Choline is an essential nutrient that, via its metabolite betaine, serves as a donor of methyl groups used in fetal development to establish the epigenetic DNA and histone methylation patterns. Supplementation with choline during embryonic days (E) 11-17 in rats improves memory performance in adulthood and protects against age-related memory decline, whereas choline deficiency impairs certain cognitive functions. We previously reported that global and gene-specific DNA methylation increased in choline-deficient fetal brain and liver, and these changes in DNA methylation correlated with an apparently compensatory up-regulation of the expression of DNA methyltransferase Dnmt1. In the current study, pregnant rats were fed a diet containing varying amounts of choline (mmol/kg: 0 (deficient), 8 (control), or 36 (supplemented)) during E11-17, and indices of histone methylation were assessed in liver and frontal cortex on E17. The mRNA and protein expression of histone methyltransferases G9a and Suv39h1 were directly related to the availability of choline. DNA methylation of the G9a and Suv39h1 genes was up-regulated by choline deficiency, suggesting that the expression of these enzymes is under negative control by methylation of their genes. The levels of H3K9Me2 and H3K27Me3, tags of transcriptionally repressed chromatin, were up-regulated by choline supplementation, whereas the levels of H3K4Me2, associated with active promoters, were highest in choline-deficient rats. These data show that maternal choline supply during pregnancy modifies fetal histone and DNA methylation, suggesting that a concerted epigenomic mechanism contributes to the long term developmental effects of varied choline intake in utero.

FIGURE 1.

H3K9Me2 in the liver (A) and cortex (B). H3K9Me2 protein levels on E17 were analyzed by immunoblot and normalized to total histone 3 (see example in blot insets). See “Results” for statistics. Bar and blot labels: S, choline-supplemented; C, controls; D, choline-deficient.

FIGURE 2.

H3K27Me3 in the liver (A) and cortex (B). H3K27Me3 protein levels were analyzed on E17 by immunoblot and normalized to total histone 3 (see example in blot insets). See “Results” for statistics. Bar and blot labels: S, choline-supplemented; C, controls; D, choline-deficient.

FIGURE 3.

H3K4Me2 in the liver.
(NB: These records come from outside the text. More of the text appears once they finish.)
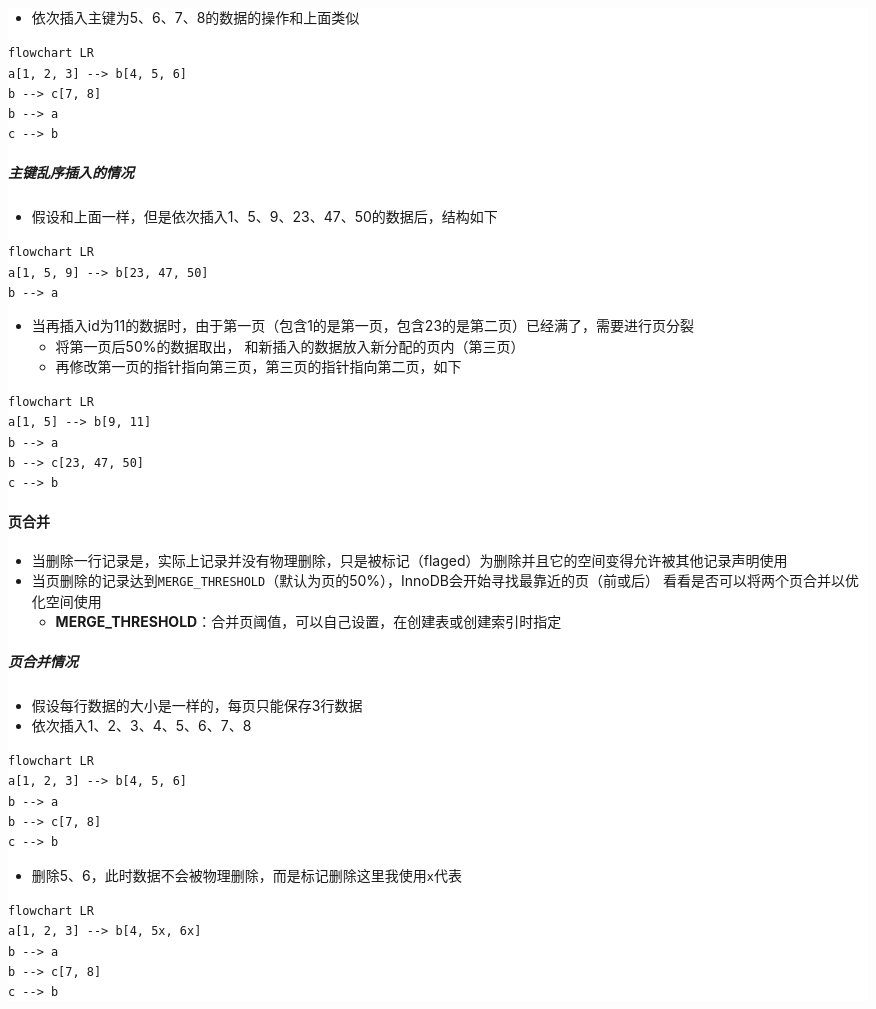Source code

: * 依次插入主键为5、6、7、8的数据的操作和上面类似

```mermaid
flowchart LR
a[1, 2, 3] --> b[4, 5, 6]
b --> c[7, 8]
b --> a
c --> b
```

##### 主键乱序插入的情况

* 假设和上面一样，但是依次插入1、5、9、23、47、50的数据后，结构如下

```mermaid
flowchart LR
a[1, 5, 9] --> b[23, 47, 50]
b --> a
```

* 当再插入id为11的数据时，由于第一页（包含1的是第一页，包含23的是第二页）已经满了，需要进行页分裂
    * 将第一页后50%的数据取出， 和新插入的数据放入新分配的页内（第三页）
    * 再修改第一页的指针指向第三页，第三页的指针指向第二页，如下

```mermaid
flowchart LR
a[1, 5] --> b[9, 11]
b --> a
b --> c[23, 47, 50]
c --> b
```

#### 页合并

* 当删除一行记录是，实际上记录并没有物理删除，只是被标记（flaged）为删除并且它的空间变得允许被其他记录声明使用
* 当页删除的记录达到`MERGE_THRESHOLD`（默认为页的50%），InnoDB会开始寻找最靠近的页（前或后）
看看是否可以将两个页合并以优化空间使用
     * **MERGE_THRESHOLD**：合并页阈值，可以自己设置，在创建表或创建索引时指定

##### 页合并情况

* 假设每行数据的大小是一样的，每页只能保存3行数据
* 依次插入1、2、3、4、5、6、7、8

```mermaid
flowchart LR
a[1, 2, 3] --> b[4, 5, 6]
b --> a
b --> c[7, 8]
c --> b
```

* 删除5、6，此时数据不会被物理删除，而是标记删除这里我使用`x`代表

```mermaid
flowchart LR
a[1, 2, 3] --> b[4, 5x, 6x]
b --> a
b --> c[7, 8]
c --> b
```
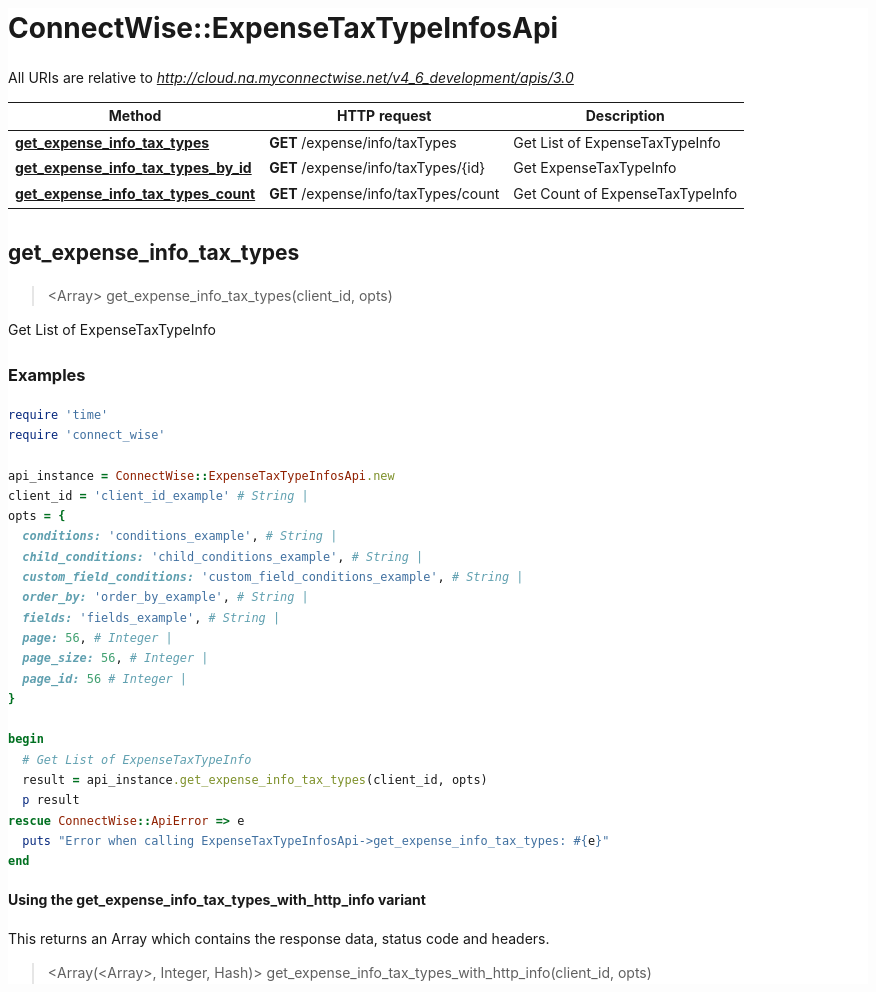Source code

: # ConnectWise::ExpenseTaxTypeInfosApi

All URIs are relative to *http://cloud.na.myconnectwise.net/v4_6_development/apis/3.0*

| Method | HTTP request | Description |
| ------ | ------------ | ----------- |
| [**get_expense_info_tax_types**](ExpenseTaxTypeInfosApi.md#get_expense_info_tax_types) | **GET** /expense/info/taxTypes | Get List of ExpenseTaxTypeInfo |
| [**get_expense_info_tax_types_by_id**](ExpenseTaxTypeInfosApi.md#get_expense_info_tax_types_by_id) | **GET** /expense/info/taxTypes/{id} | Get ExpenseTaxTypeInfo |
| [**get_expense_info_tax_types_count**](ExpenseTaxTypeInfosApi.md#get_expense_info_tax_types_count) | **GET** /expense/info/taxTypes/count | Get Count of ExpenseTaxTypeInfo |


## get_expense_info_tax_types

> <Array<ExpenseTaxTypeInfo>> get_expense_info_tax_types(client_id, opts)

Get List of ExpenseTaxTypeInfo

### Examples

```ruby
require 'time'
require 'connect_wise'

api_instance = ConnectWise::ExpenseTaxTypeInfosApi.new
client_id = 'client_id_example' # String | 
opts = {
  conditions: 'conditions_example', # String | 
  child_conditions: 'child_conditions_example', # String | 
  custom_field_conditions: 'custom_field_conditions_example', # String | 
  order_by: 'order_by_example', # String | 
  fields: 'fields_example', # String | 
  page: 56, # Integer | 
  page_size: 56, # Integer | 
  page_id: 56 # Integer | 
}

begin
  # Get List of ExpenseTaxTypeInfo
  result = api_instance.get_expense_info_tax_types(client_id, opts)
  p result
rescue ConnectWise::ApiError => e
  puts "Error when calling ExpenseTaxTypeInfosApi->get_expense_info_tax_types: #{e}"
end
```

#### Using the get_expense_info_tax_types_with_http_info variant

This returns an Array which contains the response data, status code and headers.

> <Array(<Array<ExpenseTaxTypeInfo>>, Integer, Hash)> get_expense_info_tax_types_with_http_info(client_id, opts)
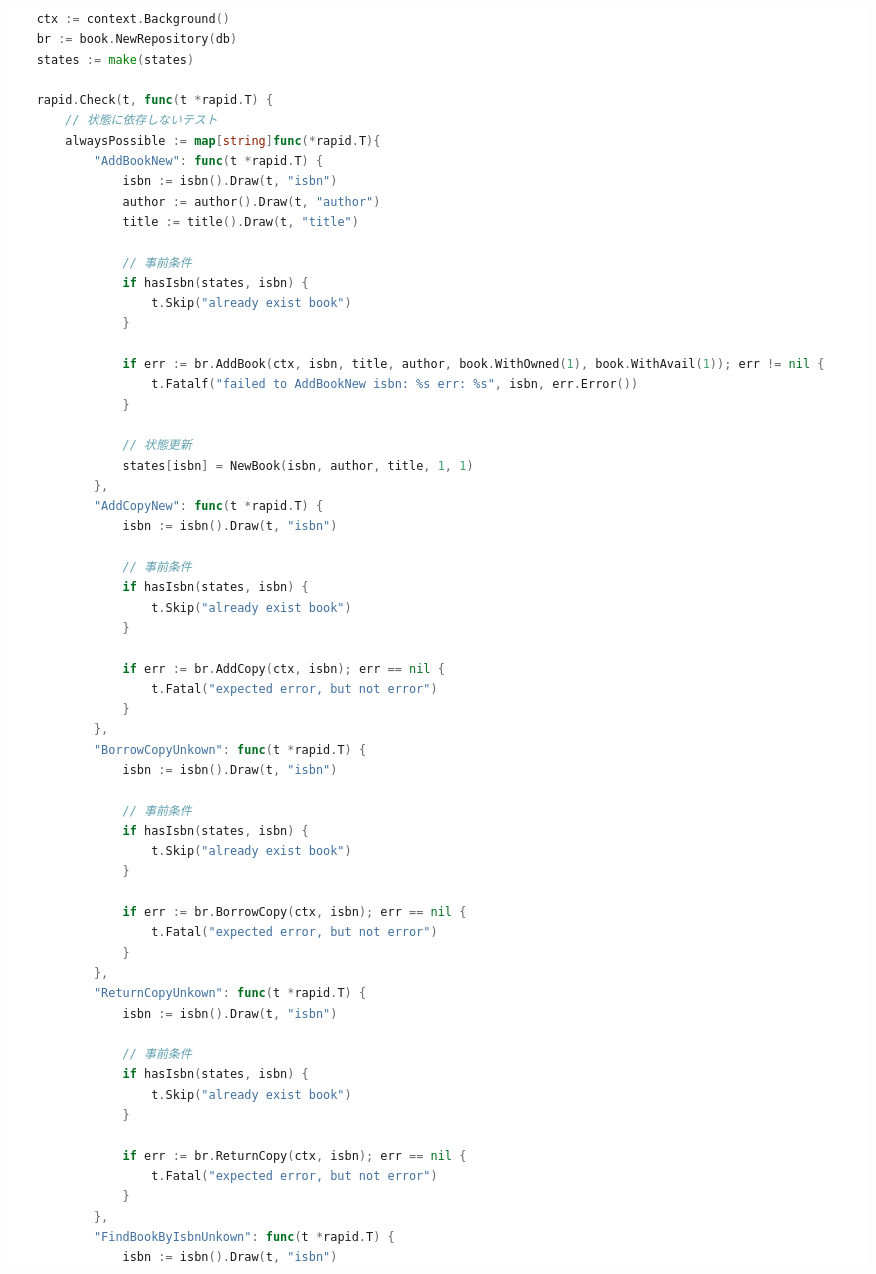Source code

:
 ```go
	ctx := context.Background()
	br := book.NewRepository(db)
	states := make(states)

	rapid.Check(t, func(t *rapid.T) {
		// 状態に依存しないテスト
		alwaysPossible := map[string]func(*rapid.T){
			"AddBookNew": func(t *rapid.T) {
				isbn := isbn().Draw(t, "isbn")
				author := author().Draw(t, "author")
				title := title().Draw(t, "title")

				// 事前条件
				if hasIsbn(states, isbn) {
					t.Skip("already exist book")
				}

				if err := br.AddBook(ctx, isbn, title, author, book.WithOwned(1), book.WithAvail(1)); err != nil {
					t.Fatalf("failed to AddBookNew isbn: %s err: %s", isbn, err.Error())
				}

				// 状態更新
				states[isbn] = NewBook(isbn, author, title, 1, 1)
			},
			"AddCopyNew": func(t *rapid.T) {
				isbn := isbn().Draw(t, "isbn")

				// 事前条件
				if hasIsbn(states, isbn) {
					t.Skip("already exist book")
				}

				if err := br.AddCopy(ctx, isbn); err == nil {
					t.Fatal("expected error, but not error")
				}
			},
			"BorrowCopyUnkown": func(t *rapid.T) {
				isbn := isbn().Draw(t, "isbn")

				// 事前条件
				if hasIsbn(states, isbn) {
					t.Skip("already exist book")
				}

				if err := br.BorrowCopy(ctx, isbn); err == nil {
					t.Fatal("expected error, but not error")
				}
			},
			"ReturnCopyUnkown": func(t *rapid.T) {
				isbn := isbn().Draw(t, "isbn")

				// 事前条件
				if hasIsbn(states, isbn) {
					t.Skip("already exist book")
				}

				if err := br.ReturnCopy(ctx, isbn); err == nil {
					t.Fatal("expected error, but not error")
				}
			},
			"FindBookByIsbnUnkown": func(t *rapid.T) {
				isbn := isbn().Draw(t, "isbn")
```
H3K4Me2 protein levels in E17 liver were analyzed by immunoblot and normalized to total histone 3 (see example in blot insets). See “Results” for statistics. Bar and blot labels: S, choline-supplemented; C, controls; D, choline-deficient.

FIGURE 4.

G9a in the liver and cortex. A, RNA was isolated from the liver of E17 embryos and used for RT-PCR of G9a and normalized to β-actin (see example in gel insets). B, G9A protein levels in E17 liver were analyzed by immunoblot and normalized to β-ACTIN (see example in blot insets). C, RNA was isolated from the cortex of E17 embryos and used for RT-PCR of G9a and normalized to β-actin (see example in gel insets). D, G9A protein levels in E17 cortex were analyzed by immunoblot and normalized to the levels ofβ-ACTIN (see example in blot insets). See “Results” for statistics. Bar labels: S, choline-supplemented; C, controls; D, choline-deficient.

FIGURE 5.

Suv39h1 in the liver and cortex. A, RNA was isolated from the liver of E17 embryos and used for RT-PCR of Suv39h1 and normalized to β-actin (see example in gel insets). B, SUV39H1 protein levels in E17 liver were analyzed by immunoblot and normalized to β-ACTIN (see example in blot insets). C, RNA was isolated from the cortex of E17 embryos and used for RT-PCR of Suv39h1 and normalized to β-actin (see example in gel insets). D, SUV39H1 protein levels in E17 cortex were analyzed by immunoblot and normalized to the levels of β-ACTIN (see example in blot insets). See “Results” for statistics. Bar labels: S, choline-supplemented; C, controls; D, choline-deficient.

FIGURE 6.

Methylation-specific PCR (MSP) analysis of G9a and Suv39h1 promoter CpG islands. A–C, genomic DNA isolated from E17 liver (A and B) or cortex (C) was treated with sodium bisulfite and analyzed by methylation-specific PCR. The inset shows examples of the PCR products obtained using the primers designed to amplify the methylated (m) and unmethylated (u) DNA templates. See “Results” for statistics. Bar and PCR product labels: S, choline-supplemented; C, controls; D, choline-deficient.